A real cry of desolation — not a statement of abandonment, but a prayer that holds onto God even while questioning him.

KJV

My God, my God, why hast thou forsaken me? why art thou so far from helping me, and from the words of my roaring?

BSB

My God, my God, why have You forsaken me? Why are You so far from saving me, so far from my words of groaning?

Psalm 22 opens with one of the most raw lines in all of Scripture. The speaker is in extremity — surrounded by enemies, physically wrecked, feeling the silence of heaven. But notice what he does with that feeling: he addresses it directly to God. 'My God, my God' — twice, insistently. He is not walking away; he is crying out. The Hebrew word for 'roaring' (sh'agah) is the sound a lion makes — this is not a whimper but a full-throated anguish. And crucially, the psalm does not end in despair: by verse 24, the same poet says God 'has not despised nor scorned the suffering of the afflicted one; he has not hidden his face from him but has listened to his cry for help.' The darkness of verse 1 is real, but it is the beginning of a prayer, not a conclusion about God. When Jesus quotes this opening line from the cross (Matthew 27:46), he is not announcing that God has abandoned him — he is entering into the full depth of human desolation, praying a psalm his hearers would recognize, whose own arc ends in vindication and praise.

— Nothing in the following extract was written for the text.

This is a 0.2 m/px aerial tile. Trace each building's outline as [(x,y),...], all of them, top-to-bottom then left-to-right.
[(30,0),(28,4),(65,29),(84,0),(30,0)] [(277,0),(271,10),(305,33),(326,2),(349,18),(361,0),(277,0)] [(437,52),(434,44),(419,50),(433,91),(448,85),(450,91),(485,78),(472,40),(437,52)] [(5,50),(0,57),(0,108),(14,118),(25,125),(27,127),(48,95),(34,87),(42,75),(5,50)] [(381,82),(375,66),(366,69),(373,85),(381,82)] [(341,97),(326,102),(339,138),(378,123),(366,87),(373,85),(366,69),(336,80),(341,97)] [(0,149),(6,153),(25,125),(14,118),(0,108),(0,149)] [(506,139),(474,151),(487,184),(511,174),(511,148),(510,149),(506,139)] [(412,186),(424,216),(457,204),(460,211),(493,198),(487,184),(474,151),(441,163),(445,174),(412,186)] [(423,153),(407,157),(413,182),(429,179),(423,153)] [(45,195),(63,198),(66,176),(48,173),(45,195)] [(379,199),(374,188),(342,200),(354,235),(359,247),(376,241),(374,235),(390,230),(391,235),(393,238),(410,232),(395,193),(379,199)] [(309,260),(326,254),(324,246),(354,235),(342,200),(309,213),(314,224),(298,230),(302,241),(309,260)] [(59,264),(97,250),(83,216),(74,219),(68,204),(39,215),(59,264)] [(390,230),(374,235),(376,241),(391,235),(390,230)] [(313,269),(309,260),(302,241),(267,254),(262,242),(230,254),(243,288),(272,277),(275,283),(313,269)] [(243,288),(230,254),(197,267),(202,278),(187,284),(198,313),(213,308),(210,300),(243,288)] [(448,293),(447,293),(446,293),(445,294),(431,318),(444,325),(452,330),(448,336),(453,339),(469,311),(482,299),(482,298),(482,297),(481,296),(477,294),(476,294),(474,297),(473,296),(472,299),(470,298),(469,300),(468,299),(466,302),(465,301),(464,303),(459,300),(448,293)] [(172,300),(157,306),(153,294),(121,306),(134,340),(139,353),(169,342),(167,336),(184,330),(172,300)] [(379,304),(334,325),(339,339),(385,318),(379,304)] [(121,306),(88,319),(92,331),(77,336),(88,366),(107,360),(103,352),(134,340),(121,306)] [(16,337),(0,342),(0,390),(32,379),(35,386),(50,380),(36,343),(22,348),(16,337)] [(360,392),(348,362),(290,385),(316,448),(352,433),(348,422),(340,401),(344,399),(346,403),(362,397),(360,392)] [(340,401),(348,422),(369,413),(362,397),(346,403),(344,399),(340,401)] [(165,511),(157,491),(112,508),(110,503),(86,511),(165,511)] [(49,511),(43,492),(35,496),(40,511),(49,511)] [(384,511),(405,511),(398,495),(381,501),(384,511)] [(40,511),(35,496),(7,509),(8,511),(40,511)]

Jesus's cry from the cross proves God actually abandoned him — the Father turned his back on the Son. This is one of the most widespread readings in popular preaching: that at the moment of crucifixion the Father literally turned away, severed relationship with the Son, and left him utterly alone — sometimes illustrated with the image of God 'averting his eyes.' The reading feels dramatic and theologically serious, but it runs into problems from both directions. First, the psalm itself does not end in abandonment: by verse 24, the author declares that God did not hide his face but heard the cry. Jesus, quoting the opening line, was praying a psalm whose arc his hearers knew — a psalm that moves through desolation to deliverance. Second, as John Gill carefully notes, the cry is not the dissolution of the union between Father and Son, nor the end of the Father's love for the Son; it is the expression of a real deprivation of sensible comfort and the weight of bearing sin's full consequences. Matthew Henry puts it plainly: Christ 'kept fast hold of his relation to his Father as his God' even in that moment. The desolation was genuine and should not be minimized — but 'forsaken' here is the language of felt absence in extremity, the same language David and other psalmists use, not a metaphysical statement that the Trinity was fractured. Reading the whole psalm, not just the first line, is the corrective.
Matthew Henryearly 18th c. · PD

Henry reads this as the language of felt spiritual desertion — real and agonizing — but insists that even in that state the sufferer clings to God by calling him 'my God' twice. He notes the same pattern applies to Christ on the cross: the Father did not withdraw his love, but Christ bore the full impressions of divine wrath against sin on behalf of his people, and even then kept fast hold of the relation, 'my God, by whom I am now employed and with whom I shall shortly be glorified.'

John Gill18th c. · PD

Gill stresses that the cry is not ignorance, impatience, or despair — Christ knew why he was forsaken (the imputed sins of his people), and the doubled 'my God' is itself a strong expression of continuing faith. The desolation was real: a deprivation of sensible divine presence and a felt weight of wrath, both necessary to make full satisfaction for sin. Yet Gill is careful to note the hypostatic union was never dissolved and the Father's love for the Son never ceased.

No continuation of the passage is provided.